Backends and formats (verified compatibility)
Transformers (Hugging Face)
general (CPU/NVIDIA) · GA
vLLM
high throughput for chat/completions (NVIDIA) · GA
ONNX Runtime
portable CPU/GPU · GA
OpenVINO
Intel CPU (GA), iGPU/NPU (beta)
TensorRT‑LLM
NVIDIA optimization (beta)
Triton Inference Server
production serving and batching (beta)
llama.cpp / GGUF
lightweight quantized (beta)
ROCm
AMD (beta)
Serving Architecture

Unified model management and serving system with multiple backends
Client endpoints (SaaS/Hosting and multi-tenant)
One endpoint per account with its model/prompt/versioning.
Budgets and limits: tokens/month, QPS, rate-limit.
Security: API keys per endpoint, rotation, IP allowlist.
White-label per client (OEM): domain and branding per account.
Usage/billing: CSV/JSON export per endpoint/client.
Optimization and quantization
- Project policies: balanced · performance · memory_efficient · max_performance.
- Automatic backend selection by hardware/precision (with fallback).
- Supported precisions where applicable: FP32/BF16/FP16/INT8/INT4.
- Quantization and efficient fine-tuning methods: PEFT/QLoRA (GA), GPTQ/AWQ (beta).
Metrics and auditing
- Performance: P50/P95/P99 latency, throughput, tokens per second.
- Estimated cost per 1,000 tokens/query (if applicable provider).
- Health: errors, timeouts, saturation, memory/GPU usage.
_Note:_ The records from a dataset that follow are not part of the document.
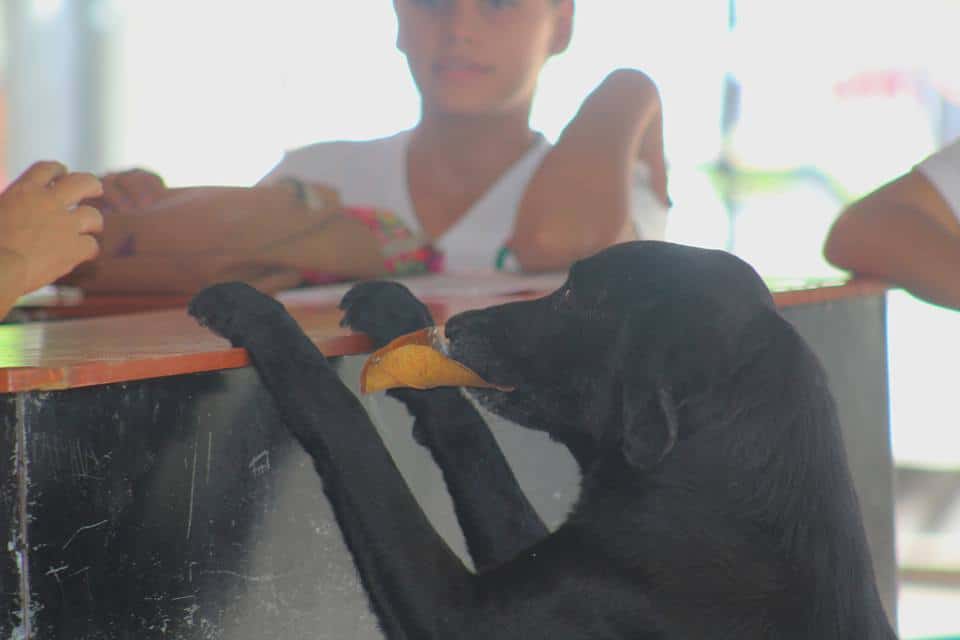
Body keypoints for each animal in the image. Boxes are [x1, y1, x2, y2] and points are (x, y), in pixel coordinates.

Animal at [189, 242, 900, 636]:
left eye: (572, 296)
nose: (458, 324)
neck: (711, 496)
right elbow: (473, 442)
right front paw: (403, 317)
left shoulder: (459, 615)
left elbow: (348, 429)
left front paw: (266, 320)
- Auditing: signed traces of inputs/outputs and model/prompt versions.
How to use (typical flow)
1
Register a base/commercial model or your fine-tuned model (Pack).
2
Create an endpoint (optional: per client) and select policy and preferred backend.
3
Define budgets (tokens/QPS), generate API keys and configure IP allowlist.
4
Activate metrics/alerts and review auditing.
5
(SaaS/Hosting) Export usage for billing or integrate with your billing.
Availability
Available today (v0.10 – 10/10/2025)
- Unified registry and client endpoints with budgets/API keys/allowlist.
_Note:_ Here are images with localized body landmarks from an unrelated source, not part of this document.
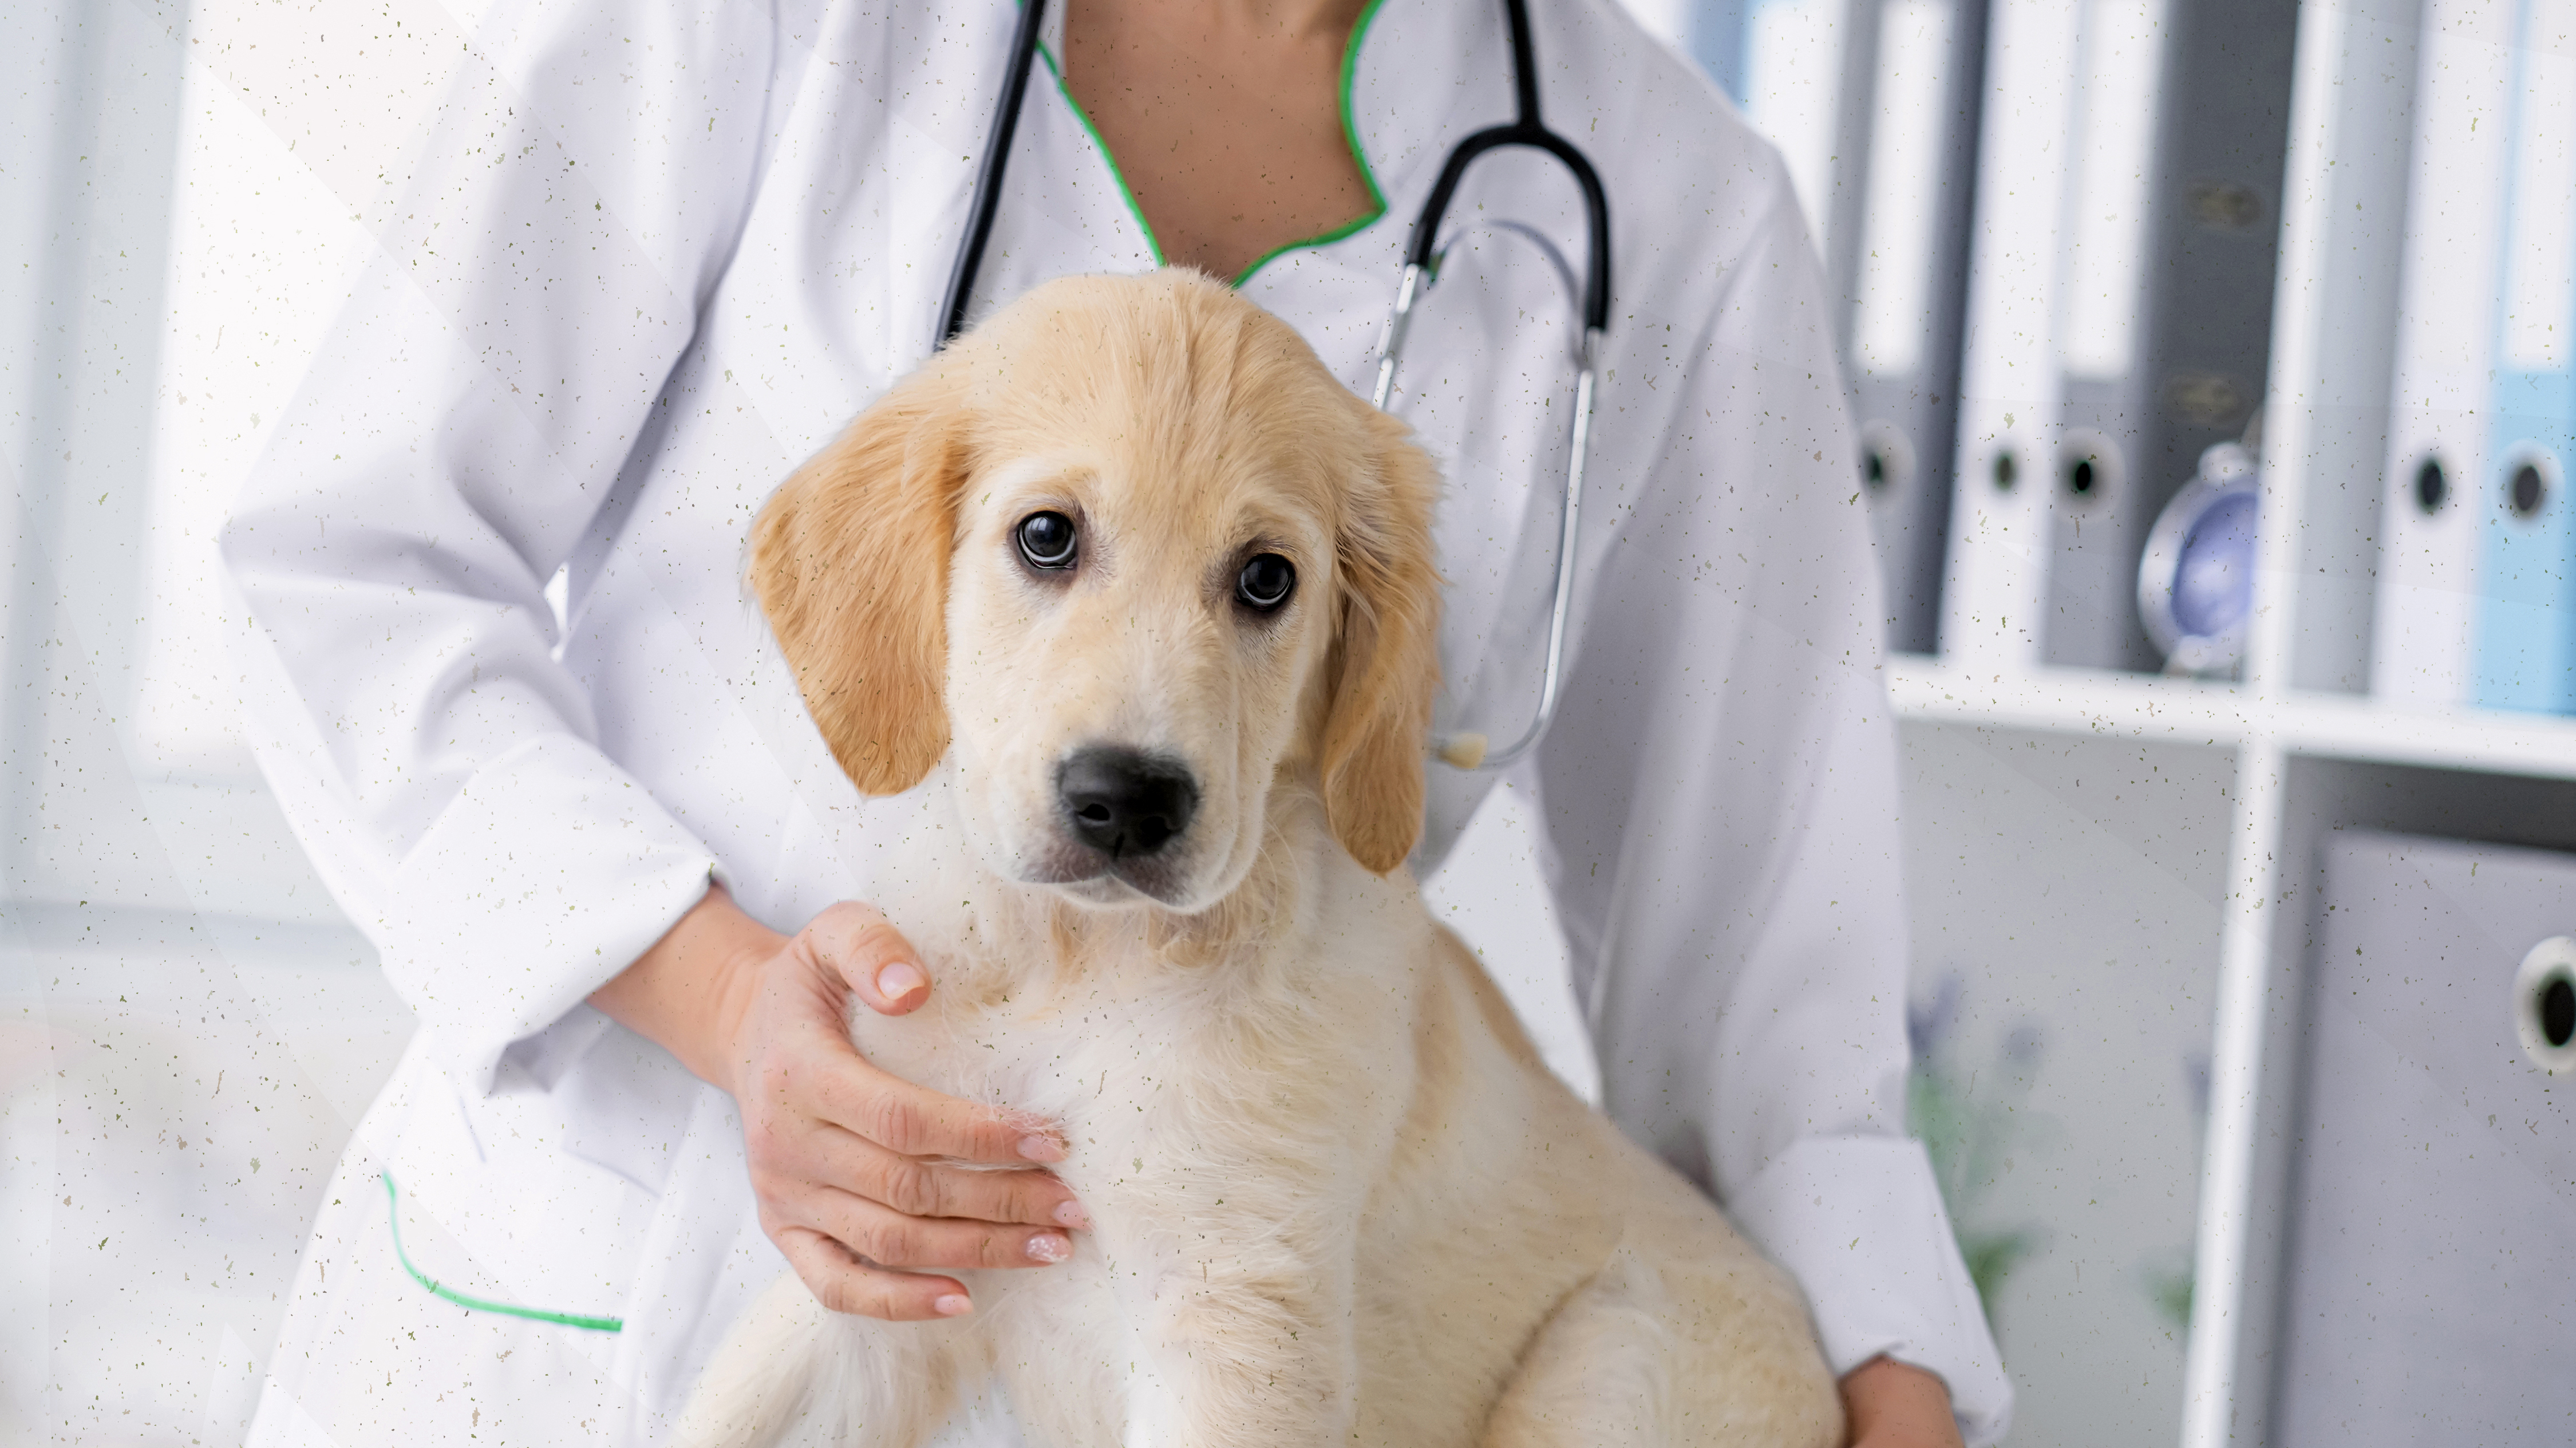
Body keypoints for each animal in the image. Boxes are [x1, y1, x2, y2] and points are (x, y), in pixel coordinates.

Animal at [685, 270, 1844, 1443]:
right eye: (1047, 535)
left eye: (1266, 579)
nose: (1128, 801)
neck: (1084, 963)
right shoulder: (894, 1226)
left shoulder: (1237, 1315)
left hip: (1613, 1353)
- Backends: Transformers, vLLM, ONNX Runtime and OpenVINO (CPU GA).
- Basic metrics (latency/cost) and initial auditing.
- Usage export (CSV/JSON) per endpoint/client.
In development (v0.11 – Q4 2025)
- Triton and TensorRT‑LLM (hardened beta), more quota/plan controls, expanded tenant panels.
Planned (2026)
- Distributed multi-node mode, advanced merges and tenant catalog.